Die Worte machten ihr Mut, nahmen ihr etwas von der Sorge über das, was vor ihnen lag. Auch auf Raffy schienen sie eine Wirkung zu haben. Seine Augen wurden weicher, sein ganzes Gesicht entspannte sich.

»Also gut«, meinte er. »Warte auf mein Zeichen.«

»Habt ihr beide Hunger? Wir essen jetzt«, rief Linus, der wie aus dem Nichts aufgetaucht war. Vor einer knappen Stunde war die Sonne untergegangen. Jetzt hatte die dunkle Nacht sich herabgesenkt, ohne dass Evie es bemerkt hatte.

»Aber sicher«, antwortete Raffy sofort. »Danke.«

Er ging zum Lagerfeuer, Evie folgte ihm, zögernd allerdings. Linus ging neben ihr. »Ein ungestümer junger Mann, dein Freund«, sagte er. »Mutig, aber ungestüm. Das ist nicht immer eine gute Kombination.«

Evie biss sich auf die Lippen und schwieg.

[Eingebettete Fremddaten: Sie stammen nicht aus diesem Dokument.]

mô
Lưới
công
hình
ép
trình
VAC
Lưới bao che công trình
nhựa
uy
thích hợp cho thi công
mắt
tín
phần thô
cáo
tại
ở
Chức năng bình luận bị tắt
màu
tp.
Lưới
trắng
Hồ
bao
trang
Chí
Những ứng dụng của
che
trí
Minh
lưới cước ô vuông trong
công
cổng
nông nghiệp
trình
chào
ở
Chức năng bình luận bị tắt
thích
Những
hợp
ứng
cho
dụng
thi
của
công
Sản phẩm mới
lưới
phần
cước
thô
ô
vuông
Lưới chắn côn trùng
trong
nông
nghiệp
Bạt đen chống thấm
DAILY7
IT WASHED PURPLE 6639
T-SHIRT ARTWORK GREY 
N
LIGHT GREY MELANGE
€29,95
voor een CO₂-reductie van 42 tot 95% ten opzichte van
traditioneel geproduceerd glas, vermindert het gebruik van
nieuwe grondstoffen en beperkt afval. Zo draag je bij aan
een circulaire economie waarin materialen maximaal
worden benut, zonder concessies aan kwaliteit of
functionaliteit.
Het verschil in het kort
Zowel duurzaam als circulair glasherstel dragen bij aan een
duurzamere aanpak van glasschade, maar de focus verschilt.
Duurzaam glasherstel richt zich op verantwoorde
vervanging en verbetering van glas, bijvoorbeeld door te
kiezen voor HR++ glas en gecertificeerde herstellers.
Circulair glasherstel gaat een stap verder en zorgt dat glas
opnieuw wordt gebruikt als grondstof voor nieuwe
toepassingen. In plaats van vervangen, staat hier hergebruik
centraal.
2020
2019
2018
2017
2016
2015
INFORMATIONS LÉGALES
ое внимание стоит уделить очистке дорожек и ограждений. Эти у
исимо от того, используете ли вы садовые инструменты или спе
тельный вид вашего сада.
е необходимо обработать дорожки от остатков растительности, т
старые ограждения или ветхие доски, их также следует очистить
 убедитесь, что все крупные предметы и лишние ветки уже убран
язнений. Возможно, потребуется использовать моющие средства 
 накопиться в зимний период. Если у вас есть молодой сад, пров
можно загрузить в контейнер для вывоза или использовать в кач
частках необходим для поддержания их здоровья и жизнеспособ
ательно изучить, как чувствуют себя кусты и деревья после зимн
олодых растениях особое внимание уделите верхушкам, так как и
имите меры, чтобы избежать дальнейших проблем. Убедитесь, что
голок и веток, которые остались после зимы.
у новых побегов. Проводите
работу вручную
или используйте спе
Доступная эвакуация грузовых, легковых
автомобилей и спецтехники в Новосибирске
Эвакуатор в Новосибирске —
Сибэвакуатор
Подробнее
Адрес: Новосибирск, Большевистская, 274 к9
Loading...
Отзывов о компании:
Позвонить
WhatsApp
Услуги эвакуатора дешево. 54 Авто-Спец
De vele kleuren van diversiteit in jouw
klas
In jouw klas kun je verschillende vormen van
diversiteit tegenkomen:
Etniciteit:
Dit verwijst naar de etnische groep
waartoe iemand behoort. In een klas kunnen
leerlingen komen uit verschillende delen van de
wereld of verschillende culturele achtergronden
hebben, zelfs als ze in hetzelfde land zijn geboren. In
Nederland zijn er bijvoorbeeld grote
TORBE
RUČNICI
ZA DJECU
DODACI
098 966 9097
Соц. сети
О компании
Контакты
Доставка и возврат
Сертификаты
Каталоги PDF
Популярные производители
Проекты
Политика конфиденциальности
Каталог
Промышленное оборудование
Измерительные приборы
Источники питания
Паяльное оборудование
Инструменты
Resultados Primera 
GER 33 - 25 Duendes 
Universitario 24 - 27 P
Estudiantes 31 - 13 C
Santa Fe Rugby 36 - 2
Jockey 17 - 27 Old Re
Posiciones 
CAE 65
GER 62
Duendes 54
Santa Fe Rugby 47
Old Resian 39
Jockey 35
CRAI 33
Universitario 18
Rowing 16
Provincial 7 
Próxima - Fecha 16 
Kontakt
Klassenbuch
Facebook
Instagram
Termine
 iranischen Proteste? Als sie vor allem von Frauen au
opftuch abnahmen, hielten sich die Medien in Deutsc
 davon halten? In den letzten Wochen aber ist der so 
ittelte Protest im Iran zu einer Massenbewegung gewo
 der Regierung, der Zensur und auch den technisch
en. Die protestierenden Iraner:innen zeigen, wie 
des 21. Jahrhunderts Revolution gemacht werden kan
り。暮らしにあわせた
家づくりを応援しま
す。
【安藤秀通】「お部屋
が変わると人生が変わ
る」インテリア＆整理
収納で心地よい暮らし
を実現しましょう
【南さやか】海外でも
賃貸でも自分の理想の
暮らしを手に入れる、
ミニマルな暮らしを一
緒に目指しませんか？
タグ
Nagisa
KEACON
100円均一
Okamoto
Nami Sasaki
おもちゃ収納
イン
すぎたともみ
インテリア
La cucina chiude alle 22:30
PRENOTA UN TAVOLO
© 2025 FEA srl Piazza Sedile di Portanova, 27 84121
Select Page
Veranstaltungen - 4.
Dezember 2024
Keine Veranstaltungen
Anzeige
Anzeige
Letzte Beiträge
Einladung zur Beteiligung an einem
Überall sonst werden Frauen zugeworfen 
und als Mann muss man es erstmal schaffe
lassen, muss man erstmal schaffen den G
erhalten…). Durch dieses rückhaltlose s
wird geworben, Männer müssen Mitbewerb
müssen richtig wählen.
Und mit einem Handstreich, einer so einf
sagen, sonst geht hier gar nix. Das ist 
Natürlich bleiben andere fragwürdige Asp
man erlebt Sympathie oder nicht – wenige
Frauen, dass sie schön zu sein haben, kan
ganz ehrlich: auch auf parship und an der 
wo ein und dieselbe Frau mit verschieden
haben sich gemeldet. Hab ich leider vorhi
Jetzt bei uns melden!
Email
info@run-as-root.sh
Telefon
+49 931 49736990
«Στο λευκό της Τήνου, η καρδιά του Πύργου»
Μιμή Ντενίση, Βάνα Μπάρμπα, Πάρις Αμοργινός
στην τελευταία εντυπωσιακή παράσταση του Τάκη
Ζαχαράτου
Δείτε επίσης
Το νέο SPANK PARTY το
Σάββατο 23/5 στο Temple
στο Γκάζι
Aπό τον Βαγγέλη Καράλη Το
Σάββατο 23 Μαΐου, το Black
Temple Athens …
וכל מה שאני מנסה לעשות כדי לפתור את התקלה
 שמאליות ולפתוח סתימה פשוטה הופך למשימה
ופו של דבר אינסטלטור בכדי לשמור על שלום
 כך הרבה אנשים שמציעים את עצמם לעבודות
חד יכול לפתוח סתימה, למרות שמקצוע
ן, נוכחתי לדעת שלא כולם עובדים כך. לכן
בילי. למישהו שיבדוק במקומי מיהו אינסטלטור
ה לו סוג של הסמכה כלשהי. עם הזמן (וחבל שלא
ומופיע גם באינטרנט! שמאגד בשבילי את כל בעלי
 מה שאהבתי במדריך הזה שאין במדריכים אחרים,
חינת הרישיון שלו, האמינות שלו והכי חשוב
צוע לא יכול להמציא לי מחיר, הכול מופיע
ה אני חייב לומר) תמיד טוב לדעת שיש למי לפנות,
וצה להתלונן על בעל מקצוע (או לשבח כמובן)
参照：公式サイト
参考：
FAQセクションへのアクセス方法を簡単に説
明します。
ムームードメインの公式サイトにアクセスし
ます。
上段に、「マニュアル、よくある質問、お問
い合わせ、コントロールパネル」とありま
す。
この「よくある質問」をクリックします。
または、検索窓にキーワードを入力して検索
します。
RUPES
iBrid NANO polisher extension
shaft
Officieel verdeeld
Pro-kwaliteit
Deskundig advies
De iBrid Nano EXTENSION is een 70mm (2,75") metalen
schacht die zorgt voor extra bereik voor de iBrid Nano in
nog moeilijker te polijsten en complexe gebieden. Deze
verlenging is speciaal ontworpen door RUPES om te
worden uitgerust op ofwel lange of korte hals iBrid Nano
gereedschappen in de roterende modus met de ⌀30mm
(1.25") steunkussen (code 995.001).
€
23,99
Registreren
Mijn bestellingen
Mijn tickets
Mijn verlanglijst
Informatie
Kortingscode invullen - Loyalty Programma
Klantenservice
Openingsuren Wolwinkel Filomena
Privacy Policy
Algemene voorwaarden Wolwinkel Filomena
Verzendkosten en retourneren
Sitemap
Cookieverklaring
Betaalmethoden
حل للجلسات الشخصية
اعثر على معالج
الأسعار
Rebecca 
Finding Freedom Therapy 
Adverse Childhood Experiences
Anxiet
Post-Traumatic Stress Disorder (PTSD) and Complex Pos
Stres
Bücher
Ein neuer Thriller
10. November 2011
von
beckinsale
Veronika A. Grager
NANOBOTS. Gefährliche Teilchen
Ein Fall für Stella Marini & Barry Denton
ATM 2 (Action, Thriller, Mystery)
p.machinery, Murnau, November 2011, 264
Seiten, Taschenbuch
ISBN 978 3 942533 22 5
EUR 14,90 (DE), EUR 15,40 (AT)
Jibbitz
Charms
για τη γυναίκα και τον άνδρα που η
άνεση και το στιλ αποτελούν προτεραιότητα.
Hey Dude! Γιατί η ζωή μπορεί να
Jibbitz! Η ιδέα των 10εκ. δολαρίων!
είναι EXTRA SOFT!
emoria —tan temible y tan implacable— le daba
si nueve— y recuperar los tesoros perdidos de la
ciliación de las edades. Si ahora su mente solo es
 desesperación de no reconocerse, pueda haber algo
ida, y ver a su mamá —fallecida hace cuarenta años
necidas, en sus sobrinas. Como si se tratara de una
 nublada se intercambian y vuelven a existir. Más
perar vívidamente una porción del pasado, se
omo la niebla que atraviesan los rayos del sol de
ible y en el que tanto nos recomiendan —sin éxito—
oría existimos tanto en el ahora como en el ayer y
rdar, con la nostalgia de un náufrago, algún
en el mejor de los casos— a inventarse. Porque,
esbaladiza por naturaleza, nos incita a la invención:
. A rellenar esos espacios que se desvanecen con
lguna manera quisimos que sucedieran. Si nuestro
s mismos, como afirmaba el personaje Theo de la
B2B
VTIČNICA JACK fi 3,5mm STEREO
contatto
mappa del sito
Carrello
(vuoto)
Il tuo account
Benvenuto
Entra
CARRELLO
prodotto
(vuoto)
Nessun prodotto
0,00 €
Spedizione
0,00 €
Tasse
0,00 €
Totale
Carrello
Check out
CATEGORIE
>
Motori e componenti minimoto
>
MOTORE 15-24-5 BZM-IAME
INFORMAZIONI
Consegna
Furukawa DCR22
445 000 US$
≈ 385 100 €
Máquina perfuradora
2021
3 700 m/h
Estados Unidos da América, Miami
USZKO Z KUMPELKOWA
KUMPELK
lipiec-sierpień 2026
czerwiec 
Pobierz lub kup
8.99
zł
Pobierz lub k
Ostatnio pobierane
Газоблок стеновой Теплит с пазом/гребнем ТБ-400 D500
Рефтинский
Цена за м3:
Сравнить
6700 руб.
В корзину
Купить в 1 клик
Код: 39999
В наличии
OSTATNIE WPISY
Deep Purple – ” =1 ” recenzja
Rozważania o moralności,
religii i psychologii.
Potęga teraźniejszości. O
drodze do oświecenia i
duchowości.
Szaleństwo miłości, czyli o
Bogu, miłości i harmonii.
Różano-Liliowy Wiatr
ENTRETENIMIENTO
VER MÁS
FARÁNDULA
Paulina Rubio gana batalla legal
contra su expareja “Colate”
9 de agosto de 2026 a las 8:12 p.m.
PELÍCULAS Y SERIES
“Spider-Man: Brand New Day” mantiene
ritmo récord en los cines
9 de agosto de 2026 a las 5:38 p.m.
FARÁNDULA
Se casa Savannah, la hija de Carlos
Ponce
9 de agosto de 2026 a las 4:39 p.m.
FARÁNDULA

»Du dagegen … Na ja, du bist anders«, fuhr er nachdenklich fort. »An dir liegt es nicht, dass ihr jetzt auf dieser Seite der Stadtmauer seid, oder?« Evie sagte nichts, aber Linus schien auch keine Antwort zu erwarten, er fuhr unbekümmert fort. »Du bist hier, um ihn zu beschützen, was natürlich eine Ironie ist, weil er sich für den großen Beschützer hält. Aber Schutz hat nichts mit Kraft zu tun. Da geht es um Intelligenz und Verstehen. Darum, zu wissen, wann man weglaufen muss und wann bleiben. Meinst du nicht auch?«

Evie starrte ihn an und war froh, dass es dunkel war, denn ihre Wangen waren feuerrot angelaufen. Konnte er wirklich in sie hineinsehen? Wieso wusste er immer genau, was sie dachte, obwohl sie ihre Gefühle doch tief in ihrem Herzen verbarg.

Linus lachte in sich hinein. »Er ist ein guter Junge. Das sehe ich. Aber er wird sich in große Schwierigkeiten bringen, wenn du ihn nicht daran hinderst. Du weißt, was du zu tun hast, und ich glaube, ich kann darauf zählen, dass du es tust. Genau wie Raffys Bruder auf dich gezählt hat.«

Evie fühlte sich benommen. Er wusste es. Er wusste Bescheid über Raffys Plan.

Linus drückte ihr sanft die Hand. Gleich darauf war er fort und ging zu Angel und Martha ans Lagerfeuer. Er reichte Raffy einen Teller weiter und ließ sich nieder. Evie ging hinüber und setzte sich neben Raffy. Ihr Gesicht fühlte sich immer noch heiß an. Sie wagte nicht, ihm in die Augen zu sehen, weil sie nicht wusste, ob überhaupt noch irgendjemand auf sie zählen konnte. Besonders Raffy.